Recopiez mot pour mot, s'il vous plaît, le passage de l'extrait sur Marx et l'art grec qui va de « L'hypothèse que propose » jusqu'à « comme une nostalgie. ».

EXTRAIT DU DOCUMENT »
########

Suit une longue remarque de Marx sur l'art, explorant notamment le point 6. Prenant l'exemple de l'épopée chez les Grecs, Marx montre que certaines formes artistiques atteignent leur apogée à des époques où la production de l'art n'a pas encore pris son autonomie ni atteint son plein développement, qu'elles ne sont pas non plus en rapport avec l'état général du développement matériel de la société, comme si le progrès général de la société était décorrélé des progrès de secteurs spécifiques (ici, ceux de l'art).
Pourtant, l'art grec présuppose la mythologie grec, qui elle-même présuppose une façon de voir la nature, qui elle-même dépend de rapport sociaux et de l'organisation des forces productives. Ce qui signifie qu'une certaine forme d'art trouve ses conditions de possibilité dans l'organisation générale de la société. Or, la société bourgeoise, en subordonnant toute la nature aux forces productives, fait disparaître toute mythologie, rendant caduques certaines formes artistiques, qui ne peuvent plus éclore au XIXe siècle. La difficulté est alors de déterminer pourquoi ces formes caduques continuent de susciter de l'intérêt.
L'hypothèse que propose Marx est que la plongée dans ces formes d'art dépassées et archaïques procure les mêmes joies que pour un adulte de replonger dans son enfance. C'est ce qui explique l'attrait pour les modernes de tout ce que les Grecs purent produire, eux qui sont l'enfance de l'humanité, qui inspirent comme une nostalgie.

########

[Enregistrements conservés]

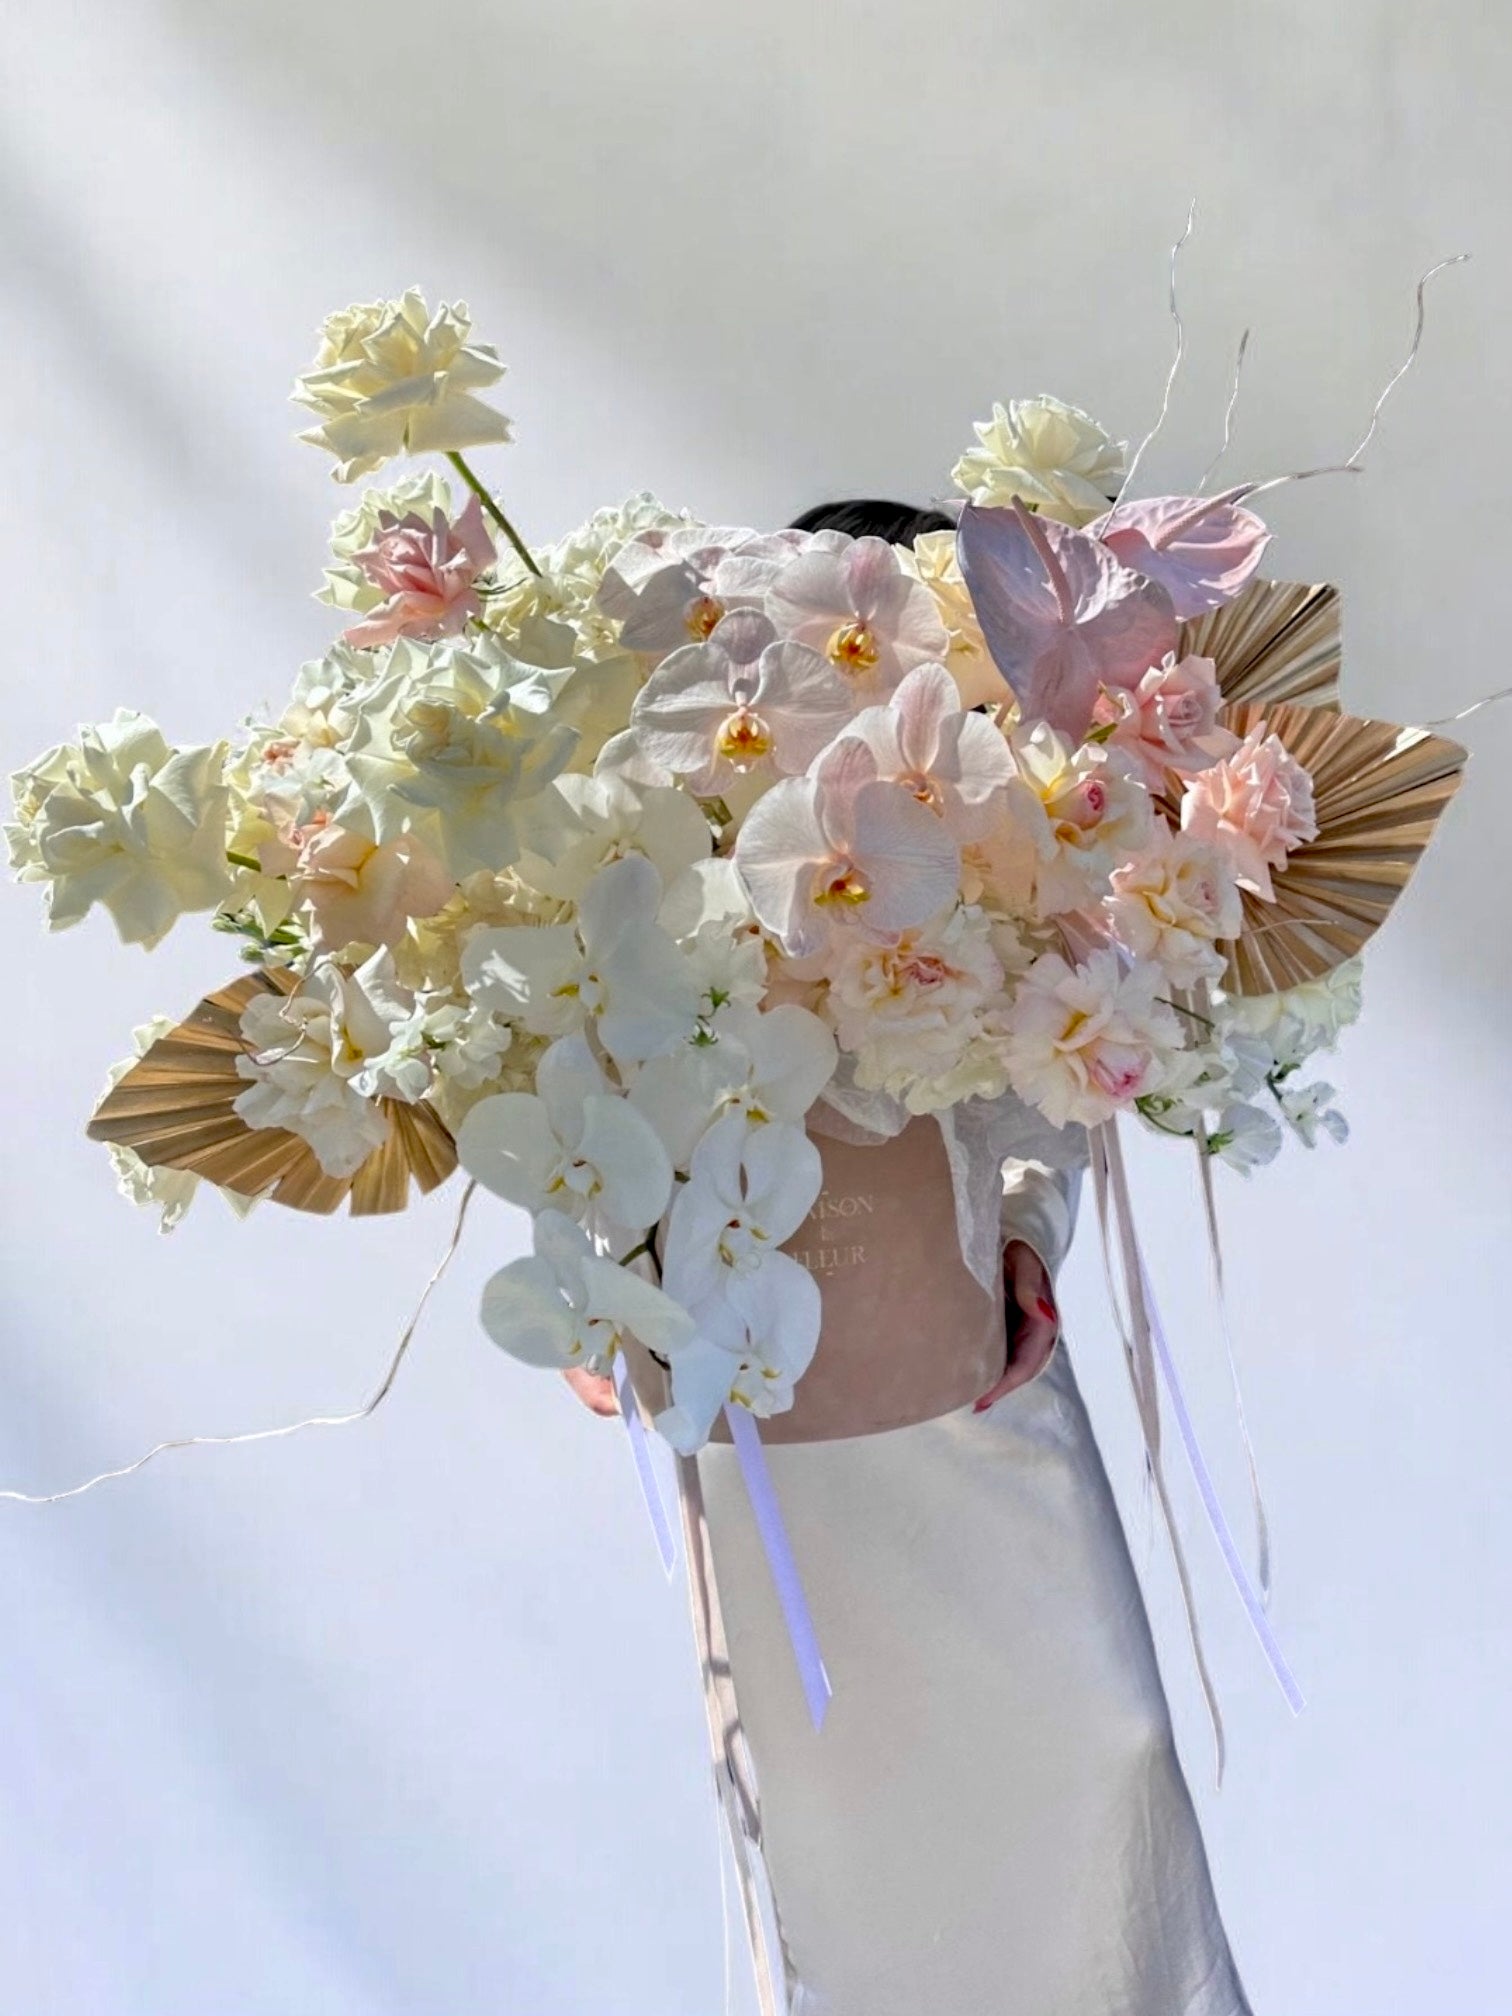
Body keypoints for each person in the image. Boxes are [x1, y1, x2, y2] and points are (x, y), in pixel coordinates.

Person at [567, 501, 1253, 2016]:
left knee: (1109, 1767)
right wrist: (596, 1287)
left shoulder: (1002, 844)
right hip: (784, 1447)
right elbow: (590, 1082)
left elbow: (1054, 1107)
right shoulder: (678, 866)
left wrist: (1023, 1240)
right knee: (844, 1861)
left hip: (978, 1392)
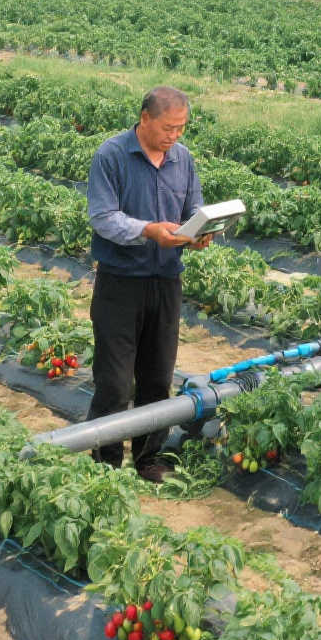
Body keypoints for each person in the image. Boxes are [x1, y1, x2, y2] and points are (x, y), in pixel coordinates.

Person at [84, 85, 210, 481]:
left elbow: (193, 209)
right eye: (169, 128)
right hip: (121, 282)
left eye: (181, 128)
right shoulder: (112, 156)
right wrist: (149, 231)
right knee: (115, 381)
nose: (175, 136)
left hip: (166, 281)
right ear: (145, 119)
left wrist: (200, 232)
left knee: (157, 377)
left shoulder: (183, 160)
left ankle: (148, 459)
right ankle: (106, 463)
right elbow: (102, 217)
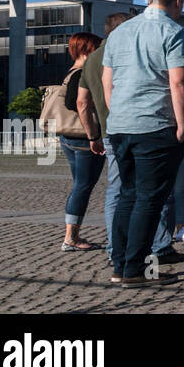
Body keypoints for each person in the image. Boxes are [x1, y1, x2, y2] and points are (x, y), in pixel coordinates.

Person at [102, 0, 184, 286]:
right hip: (155, 125)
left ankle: (120, 265)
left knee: (128, 195)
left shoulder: (120, 32)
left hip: (120, 125)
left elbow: (108, 82)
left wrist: (117, 113)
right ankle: (136, 270)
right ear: (178, 2)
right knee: (149, 199)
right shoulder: (173, 31)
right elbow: (179, 82)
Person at [78, 10, 184, 267]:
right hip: (143, 127)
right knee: (151, 196)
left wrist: (94, 133)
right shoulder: (132, 51)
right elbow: (177, 84)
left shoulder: (92, 59)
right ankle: (149, 254)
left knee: (120, 193)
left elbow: (82, 101)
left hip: (111, 131)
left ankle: (117, 253)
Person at [59, 32, 104, 251]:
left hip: (67, 137)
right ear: (87, 49)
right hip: (84, 138)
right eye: (96, 48)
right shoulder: (83, 73)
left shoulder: (69, 73)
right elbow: (81, 104)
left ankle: (72, 235)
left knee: (79, 185)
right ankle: (71, 237)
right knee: (82, 186)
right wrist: (94, 136)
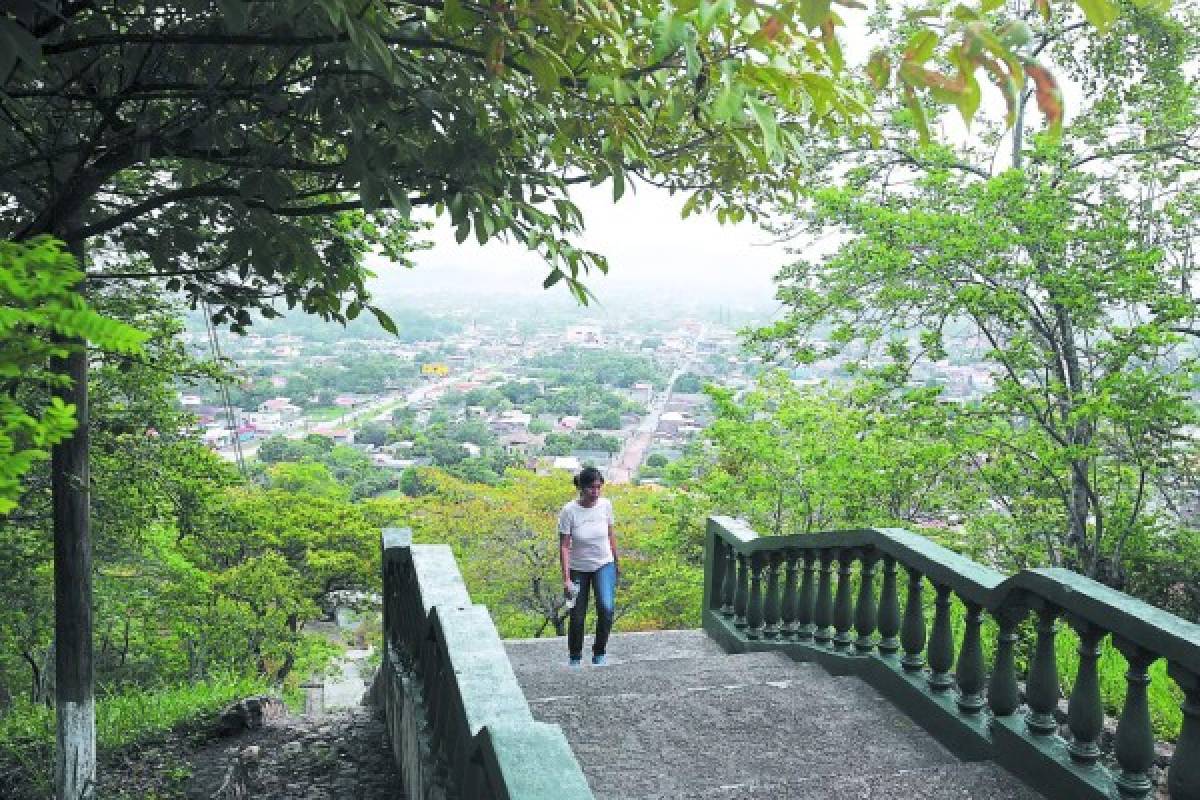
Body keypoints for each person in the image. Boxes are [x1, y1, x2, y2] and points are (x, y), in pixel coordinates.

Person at [558, 466, 619, 666]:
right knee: (577, 615)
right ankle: (575, 656)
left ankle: (599, 651)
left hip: (603, 563)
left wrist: (617, 561)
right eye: (592, 488)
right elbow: (565, 546)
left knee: (606, 607)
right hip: (578, 567)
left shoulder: (606, 505)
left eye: (599, 487)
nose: (596, 492)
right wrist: (566, 579)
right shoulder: (569, 511)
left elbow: (610, 534)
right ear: (582, 487)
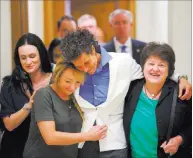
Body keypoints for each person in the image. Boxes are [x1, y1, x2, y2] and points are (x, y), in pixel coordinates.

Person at [60, 30, 191, 158]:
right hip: (83, 142)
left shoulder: (123, 62)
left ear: (93, 50)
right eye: (79, 66)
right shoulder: (69, 71)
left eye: (87, 62)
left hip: (115, 144)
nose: (85, 69)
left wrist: (180, 77)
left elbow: (151, 71)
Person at [23, 57, 107, 158]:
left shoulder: (75, 97)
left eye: (77, 82)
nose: (72, 87)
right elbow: (50, 137)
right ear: (57, 76)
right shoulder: (43, 95)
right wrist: (88, 136)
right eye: (68, 81)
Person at [123, 42, 192, 158]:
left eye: (161, 65)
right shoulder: (130, 90)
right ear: (143, 66)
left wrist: (180, 139)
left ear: (169, 70)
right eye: (151, 63)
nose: (155, 69)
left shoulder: (181, 93)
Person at [0, 33, 52, 158]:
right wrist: (29, 106)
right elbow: (9, 125)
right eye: (23, 58)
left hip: (48, 150)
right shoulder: (9, 84)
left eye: (32, 56)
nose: (28, 62)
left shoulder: (56, 80)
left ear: (41, 54)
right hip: (16, 150)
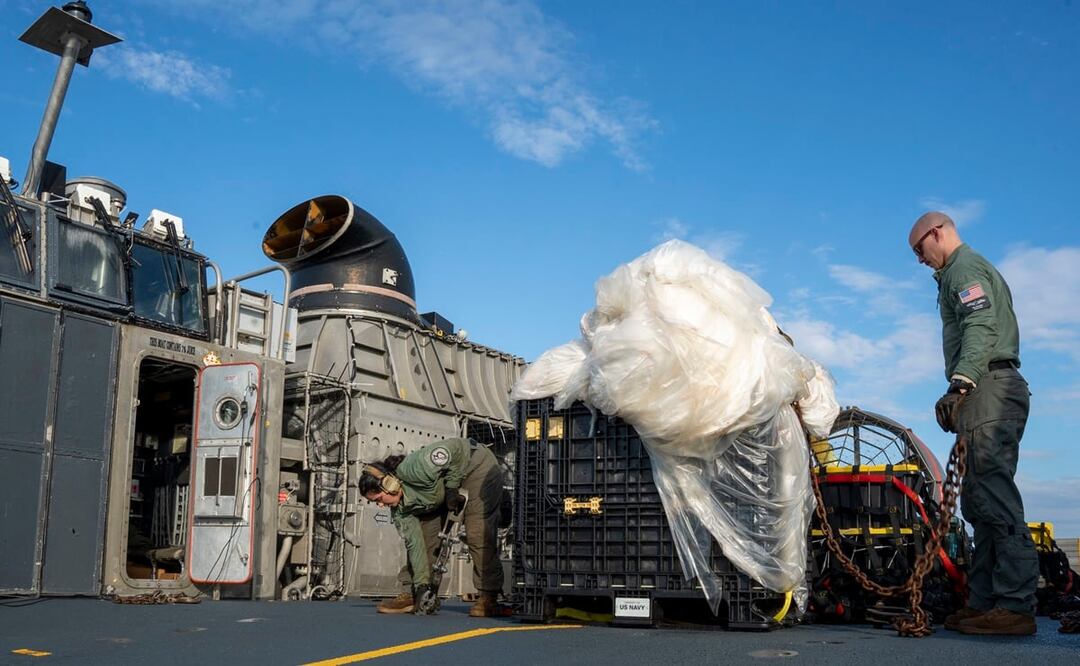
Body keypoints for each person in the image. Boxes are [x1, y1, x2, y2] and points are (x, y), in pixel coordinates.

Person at [908, 211, 1039, 636]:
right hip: (987, 388)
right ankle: (985, 601)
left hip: (990, 387)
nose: (920, 259)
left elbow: (980, 323)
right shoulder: (957, 274)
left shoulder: (964, 268)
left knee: (995, 496)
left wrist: (961, 384)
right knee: (979, 500)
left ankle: (1015, 605)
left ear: (937, 233)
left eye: (919, 249)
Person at [360, 437, 506, 617]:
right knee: (425, 535)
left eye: (379, 500)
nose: (380, 505)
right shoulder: (400, 511)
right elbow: (415, 545)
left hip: (476, 467)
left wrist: (452, 486)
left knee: (477, 532)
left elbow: (456, 449)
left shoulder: (416, 467)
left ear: (389, 484)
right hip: (440, 491)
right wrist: (422, 585)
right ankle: (417, 594)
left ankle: (488, 596)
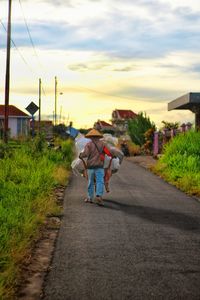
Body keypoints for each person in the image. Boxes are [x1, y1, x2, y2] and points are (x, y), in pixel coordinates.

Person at [79, 128, 112, 205]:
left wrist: (80, 155)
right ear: (98, 137)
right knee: (100, 181)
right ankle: (99, 196)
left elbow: (86, 154)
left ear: (91, 137)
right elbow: (108, 153)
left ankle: (90, 198)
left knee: (90, 182)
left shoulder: (88, 145)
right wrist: (112, 156)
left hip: (90, 166)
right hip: (100, 166)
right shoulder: (103, 144)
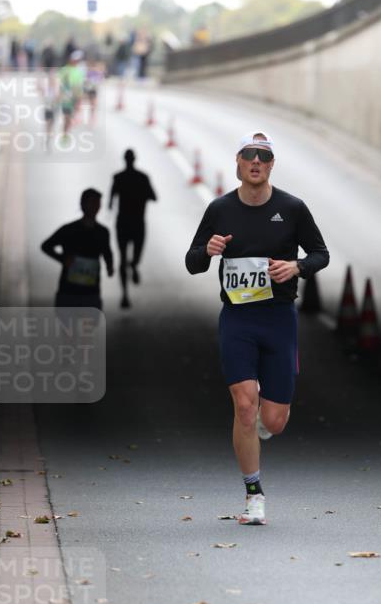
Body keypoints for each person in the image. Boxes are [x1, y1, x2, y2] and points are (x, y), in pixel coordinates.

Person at [185, 130, 329, 525]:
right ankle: (254, 494)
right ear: (237, 162)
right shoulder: (219, 209)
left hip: (279, 319)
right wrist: (208, 251)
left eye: (263, 157)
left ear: (270, 166)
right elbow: (192, 261)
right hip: (238, 319)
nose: (256, 162)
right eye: (249, 155)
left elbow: (321, 254)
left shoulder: (292, 208)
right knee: (244, 406)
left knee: (274, 421)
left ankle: (265, 427)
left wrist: (297, 266)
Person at [41, 189, 113, 310]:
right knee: (68, 328)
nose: (95, 207)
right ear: (82, 204)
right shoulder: (69, 230)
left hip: (91, 293)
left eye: (98, 203)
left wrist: (110, 266)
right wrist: (63, 259)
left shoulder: (102, 232)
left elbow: (107, 251)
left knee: (89, 328)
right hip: (68, 293)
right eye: (92, 203)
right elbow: (46, 246)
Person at [109, 149, 157, 308]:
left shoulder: (118, 178)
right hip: (138, 223)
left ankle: (125, 295)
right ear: (134, 159)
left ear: (125, 160)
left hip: (122, 222)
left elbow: (110, 203)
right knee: (135, 255)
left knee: (122, 258)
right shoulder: (143, 178)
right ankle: (134, 266)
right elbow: (154, 197)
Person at [58, 50, 85, 134]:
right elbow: (60, 83)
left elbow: (81, 84)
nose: (76, 62)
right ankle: (65, 132)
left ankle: (67, 129)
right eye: (75, 60)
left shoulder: (80, 70)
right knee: (67, 116)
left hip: (76, 95)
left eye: (78, 60)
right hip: (67, 96)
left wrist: (81, 97)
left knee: (73, 113)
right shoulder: (65, 70)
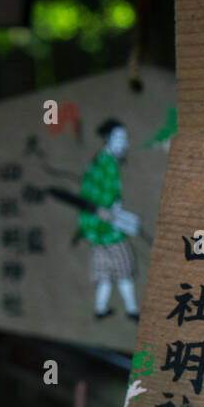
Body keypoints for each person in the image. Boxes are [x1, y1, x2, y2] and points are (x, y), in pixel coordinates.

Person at [79, 118, 140, 320]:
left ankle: (100, 309)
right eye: (120, 138)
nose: (124, 143)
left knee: (105, 274)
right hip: (106, 229)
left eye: (125, 138)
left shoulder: (103, 162)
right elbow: (100, 199)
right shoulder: (105, 164)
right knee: (124, 269)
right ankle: (131, 310)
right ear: (108, 139)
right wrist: (110, 215)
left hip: (98, 229)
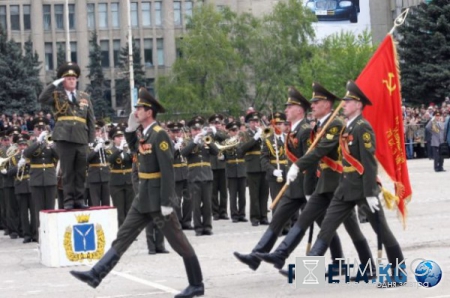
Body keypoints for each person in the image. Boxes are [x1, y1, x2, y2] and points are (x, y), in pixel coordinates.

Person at [70, 88, 204, 298]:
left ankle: (196, 284)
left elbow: (167, 171)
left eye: (140, 108)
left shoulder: (159, 135)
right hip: (143, 197)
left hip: (159, 200)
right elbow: (136, 150)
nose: (136, 111)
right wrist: (131, 130)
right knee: (123, 236)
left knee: (178, 242)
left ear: (149, 111)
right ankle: (96, 274)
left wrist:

########

ZONE DE RÉPONSE »
L'hypothèse que propose Marx est que la plongée dans ces formes d'art dépassées et archaïques procure les mêmes joies que pour un adulte de replonger dans son enfance. C'est ce qui explique l'attrait pour les modernes de tout ce que les Grecs purent produire, eux qui sont l'enfance de l'humanité, qui inspirent comme une nostalgie.